A deal sheet from your own history: win odds with $why, effort in person-days, and reference projects, the numbers an LLM or a gut call would otherwise invent.

Opportunity Scoring in production — screenshot from the 🤖 Agent demo
🤖 Agent_predict_estimateCross-vertical
Production anchorWin odds via _predict with $why drivers, effort via _estimate in person-days, and matching reference engagements, built live from 1,800 past deals in the agent demo.

The problem

When a new opportunity comes in, the questions are always the same. How likely is this to close? How big is the job? What similar work have we won? Sales answers them with gut feel and whatever the CRM remembers, and an LLM assistant asked the same questions will produce confident numbers it has invented, because it has never seen the firm's deal history.

The history answers all three. Past deals of this shape, from this lead source, with this relationship, closed at a knowable rate. The effort they took is in the records. The references are the won deals that look like this one. The work is conditioning on the right attributes, which is a query, not a model project.

How it works

_predict the outcome of the new deal conditioned on its shape (industry, service line, deal size, lead source, relationship) and read the calibrated win probability with the $why drivers behind it.

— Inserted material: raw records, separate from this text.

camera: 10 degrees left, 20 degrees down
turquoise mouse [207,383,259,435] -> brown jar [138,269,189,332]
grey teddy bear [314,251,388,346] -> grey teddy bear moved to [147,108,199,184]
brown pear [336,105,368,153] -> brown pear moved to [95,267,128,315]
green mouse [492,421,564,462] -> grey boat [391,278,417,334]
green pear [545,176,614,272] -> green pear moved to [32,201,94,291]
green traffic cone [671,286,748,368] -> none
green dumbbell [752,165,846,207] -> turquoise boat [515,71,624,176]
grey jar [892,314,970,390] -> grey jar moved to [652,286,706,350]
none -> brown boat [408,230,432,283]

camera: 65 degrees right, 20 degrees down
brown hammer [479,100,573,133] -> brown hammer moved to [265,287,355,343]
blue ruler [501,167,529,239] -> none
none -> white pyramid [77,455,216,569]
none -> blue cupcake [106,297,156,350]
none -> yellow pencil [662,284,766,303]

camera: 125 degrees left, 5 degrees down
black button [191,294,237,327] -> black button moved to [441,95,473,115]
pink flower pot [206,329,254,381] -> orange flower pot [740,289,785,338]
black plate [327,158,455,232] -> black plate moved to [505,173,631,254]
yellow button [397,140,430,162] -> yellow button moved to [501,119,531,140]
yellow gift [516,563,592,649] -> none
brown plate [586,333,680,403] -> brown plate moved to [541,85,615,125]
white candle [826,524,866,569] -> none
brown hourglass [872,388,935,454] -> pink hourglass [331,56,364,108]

In the live demo a referral from an existing client predicts around 0.92 to close, and switching the lead source to cold outbound drops it sharply, because the history is what conditions the number. _estimate returns the effort in person-days from the same shape, and a query over won deals returns the reference engagements for the proposal.

The same numbers also work as agent tools: the demo's sales agent calls them in chat and quantifies its recommendation against the unoptimised baseline. Every closed deal writes back into the history, so the next score reflects it without any retraining step.

{
  "from": "engagements",
  "where": {
    "client_industry": "SaaS",
    "service_line": "Data Platform",
    "deal_size_band": "L",
    "lead_source": "Referral",
    "relationship": "Existing client"
  },
  "predict": "outcome",
  "select": ["$p", "feature", "$why"]
}

For the full architecture, see the technology overview. For the broader narrative across multiple use cases, read The Predictive Application.

See it live

This use case runs in the 🤖 Agent demo today. Click through to the live application and inspect the queries that produce the result. Source is on GitHub under Apache 2.0.

Open the live demo →

Frequently asked

How is this different from CRM lead scoring?

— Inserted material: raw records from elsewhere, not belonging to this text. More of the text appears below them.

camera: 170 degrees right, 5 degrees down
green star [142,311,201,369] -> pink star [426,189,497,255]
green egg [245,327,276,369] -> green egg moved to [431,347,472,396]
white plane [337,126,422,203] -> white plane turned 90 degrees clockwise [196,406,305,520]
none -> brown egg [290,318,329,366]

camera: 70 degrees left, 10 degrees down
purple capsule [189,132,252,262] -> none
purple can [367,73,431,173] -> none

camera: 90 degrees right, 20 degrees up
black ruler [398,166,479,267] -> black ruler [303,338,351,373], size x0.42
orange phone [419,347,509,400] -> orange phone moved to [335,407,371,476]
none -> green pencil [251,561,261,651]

Most CRM scoring is a hand-tuned point system: +10 for a referral, +5 for the right title. _predict computes the probability from the actual outcome history, calibrated, with the drivers visible in $why. When the market shifts and referrals stop converting, the score follows the data without anyone re-tuning weights.

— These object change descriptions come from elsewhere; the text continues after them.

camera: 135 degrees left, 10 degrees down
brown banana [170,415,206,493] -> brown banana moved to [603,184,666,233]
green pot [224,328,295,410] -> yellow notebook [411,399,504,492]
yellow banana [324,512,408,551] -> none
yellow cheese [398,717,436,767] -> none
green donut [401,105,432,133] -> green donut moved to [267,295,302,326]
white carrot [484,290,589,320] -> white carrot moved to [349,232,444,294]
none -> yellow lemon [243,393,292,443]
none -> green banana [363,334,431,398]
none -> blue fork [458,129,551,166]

How much deal history does this need?

Hundreds of closed deals give usable calibration on the common deal shapes; the demo runs on 1,800. Rare shapes return low confidence rather than a made-up number, which is itself the signal to treat the deal as unscored.

Can the same scoring run inside an AI sales assistant?

Yes. The demo's sales agent calls win odds, effort, and references as tools mid-conversation. The LLM handles the dialogue and drafts the email; the numbers come from Aito queries over the firm's history, so the assistant cites grounded figures instead of inventing them.

What about the effort estimate, is that a separate model?

No. _estimate is the same engine returning a number instead of a class: expected effort_days conditioned on the deal shape. One dataset serves the win odds, the effort, and the references, which is the point of querying instead of building per-question models.